In response, the National Consumers League released the following statement, attributable to Sally Greenberg, NCL Executive Director:
“Increased concentration among industry titans rarely benefits consumers. We appreciate that the merger has real, enforceable and pro-consumer conditions attached to it. However, these conditions will not be worth the paper they are written on without rigorous oversight by the FCC and DOJ. NCL, along with our consumer and public interest group colleagues will be closely monitoring the effects of this merger to ensure that the combined Comcast-NBCU does not abuse its market power.”
Consumer Action released the following statement, attributable to Linda Sherry, Director of National Priorities:
“Even with the conditions, we are disappointed that the FCC and DOJ did not seem to accept the tenet that the larger the company, the more imbalanced its relationship with consumers becomes.
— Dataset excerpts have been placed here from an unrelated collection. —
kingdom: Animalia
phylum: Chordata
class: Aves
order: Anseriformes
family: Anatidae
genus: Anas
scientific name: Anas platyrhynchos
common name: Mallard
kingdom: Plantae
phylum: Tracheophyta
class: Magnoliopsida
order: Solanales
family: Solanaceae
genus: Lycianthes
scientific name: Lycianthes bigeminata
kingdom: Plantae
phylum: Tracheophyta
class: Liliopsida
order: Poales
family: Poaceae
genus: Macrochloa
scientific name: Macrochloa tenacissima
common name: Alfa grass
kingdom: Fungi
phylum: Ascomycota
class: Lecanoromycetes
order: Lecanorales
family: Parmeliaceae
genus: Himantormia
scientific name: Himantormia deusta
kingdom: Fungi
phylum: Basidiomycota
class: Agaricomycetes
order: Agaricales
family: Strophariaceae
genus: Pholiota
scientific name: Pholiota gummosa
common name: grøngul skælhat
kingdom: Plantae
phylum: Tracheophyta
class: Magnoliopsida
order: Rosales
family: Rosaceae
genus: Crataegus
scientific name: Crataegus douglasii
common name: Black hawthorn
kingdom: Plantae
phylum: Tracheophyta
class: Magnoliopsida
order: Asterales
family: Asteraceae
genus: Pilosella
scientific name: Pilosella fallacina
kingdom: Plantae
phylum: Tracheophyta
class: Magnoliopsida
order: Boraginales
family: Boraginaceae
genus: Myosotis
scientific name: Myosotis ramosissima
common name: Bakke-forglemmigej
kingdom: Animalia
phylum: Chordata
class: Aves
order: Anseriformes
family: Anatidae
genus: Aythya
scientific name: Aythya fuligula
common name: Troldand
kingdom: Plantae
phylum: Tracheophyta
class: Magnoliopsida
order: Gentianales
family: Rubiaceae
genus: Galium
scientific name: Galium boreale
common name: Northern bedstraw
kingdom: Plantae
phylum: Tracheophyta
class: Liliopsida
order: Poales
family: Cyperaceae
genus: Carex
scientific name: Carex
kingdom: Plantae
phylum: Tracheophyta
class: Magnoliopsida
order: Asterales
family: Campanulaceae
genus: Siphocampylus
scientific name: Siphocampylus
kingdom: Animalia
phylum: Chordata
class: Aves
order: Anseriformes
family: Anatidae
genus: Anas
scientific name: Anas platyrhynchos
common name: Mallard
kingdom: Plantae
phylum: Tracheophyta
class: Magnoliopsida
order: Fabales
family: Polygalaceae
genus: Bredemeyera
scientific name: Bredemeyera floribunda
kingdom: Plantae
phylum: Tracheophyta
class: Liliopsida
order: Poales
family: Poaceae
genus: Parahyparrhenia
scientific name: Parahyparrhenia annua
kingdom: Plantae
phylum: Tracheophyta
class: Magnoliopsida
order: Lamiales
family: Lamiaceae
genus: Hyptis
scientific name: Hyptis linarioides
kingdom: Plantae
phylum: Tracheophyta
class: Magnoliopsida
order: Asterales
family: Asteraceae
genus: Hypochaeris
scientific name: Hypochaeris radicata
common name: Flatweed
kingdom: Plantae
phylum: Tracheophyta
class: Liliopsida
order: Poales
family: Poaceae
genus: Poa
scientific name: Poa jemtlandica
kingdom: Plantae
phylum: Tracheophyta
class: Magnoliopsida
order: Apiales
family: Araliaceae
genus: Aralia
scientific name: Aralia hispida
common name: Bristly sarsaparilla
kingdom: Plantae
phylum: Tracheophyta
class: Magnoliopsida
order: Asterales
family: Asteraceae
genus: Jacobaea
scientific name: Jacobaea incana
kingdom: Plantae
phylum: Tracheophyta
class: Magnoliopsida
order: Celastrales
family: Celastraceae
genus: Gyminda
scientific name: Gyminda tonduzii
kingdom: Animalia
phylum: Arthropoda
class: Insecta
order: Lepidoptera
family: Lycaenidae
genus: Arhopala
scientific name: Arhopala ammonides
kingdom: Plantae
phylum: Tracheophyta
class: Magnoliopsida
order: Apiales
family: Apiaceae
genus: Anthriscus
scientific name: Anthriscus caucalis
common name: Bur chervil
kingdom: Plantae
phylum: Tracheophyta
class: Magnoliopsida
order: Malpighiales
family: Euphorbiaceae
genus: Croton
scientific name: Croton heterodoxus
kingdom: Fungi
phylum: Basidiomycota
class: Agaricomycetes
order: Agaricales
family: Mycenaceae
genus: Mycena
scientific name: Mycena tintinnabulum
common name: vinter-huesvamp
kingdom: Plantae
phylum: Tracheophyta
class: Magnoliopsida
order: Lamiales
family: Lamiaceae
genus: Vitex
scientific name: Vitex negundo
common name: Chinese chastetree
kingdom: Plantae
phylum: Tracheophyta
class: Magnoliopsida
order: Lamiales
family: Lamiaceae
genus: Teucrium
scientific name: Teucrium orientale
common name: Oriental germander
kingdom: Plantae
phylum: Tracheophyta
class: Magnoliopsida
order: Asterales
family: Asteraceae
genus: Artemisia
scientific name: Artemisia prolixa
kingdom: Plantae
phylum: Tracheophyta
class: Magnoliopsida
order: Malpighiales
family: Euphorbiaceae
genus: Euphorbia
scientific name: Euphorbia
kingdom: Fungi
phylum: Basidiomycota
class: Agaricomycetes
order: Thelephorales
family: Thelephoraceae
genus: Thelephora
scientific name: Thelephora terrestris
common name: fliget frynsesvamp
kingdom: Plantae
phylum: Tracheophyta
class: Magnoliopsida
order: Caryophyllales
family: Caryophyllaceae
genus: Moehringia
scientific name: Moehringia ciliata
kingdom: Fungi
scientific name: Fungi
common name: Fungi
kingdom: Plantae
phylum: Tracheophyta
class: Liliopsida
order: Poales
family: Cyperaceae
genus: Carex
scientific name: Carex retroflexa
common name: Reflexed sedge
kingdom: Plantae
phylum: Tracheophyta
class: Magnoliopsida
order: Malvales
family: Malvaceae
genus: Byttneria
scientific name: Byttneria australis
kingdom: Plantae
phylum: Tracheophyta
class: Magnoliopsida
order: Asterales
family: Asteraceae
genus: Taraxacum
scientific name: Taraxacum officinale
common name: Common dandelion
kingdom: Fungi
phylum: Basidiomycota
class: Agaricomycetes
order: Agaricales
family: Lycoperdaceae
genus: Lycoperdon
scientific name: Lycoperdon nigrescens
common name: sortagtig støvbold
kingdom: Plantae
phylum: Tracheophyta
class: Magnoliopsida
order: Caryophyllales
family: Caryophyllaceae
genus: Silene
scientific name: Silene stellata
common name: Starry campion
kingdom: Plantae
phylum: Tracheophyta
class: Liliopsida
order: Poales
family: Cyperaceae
Consolidation inevitably leads to consumers losing the choices that come from a competitive marketplace."
About the National Consumers League
The National Consumers League, founded in 1899, is America's pioneer consumer organization. Our mission is to protect and promote social and economic justice for consumers and workers in the United States and abroad. For more information, visit www.nclnet.org.
About Consumer Action
Consumer Action has been a champion of underrepresented consumers nationwide since 1971. A nonprofit 501(c)3 organization, Consumer Action focuses on financial education that empowers low to moderate income and limited-English-speaking consumers to financially prosper. It also advocates for consumers in the media and before lawmakers to advance consumer rights and promote industry-wide change.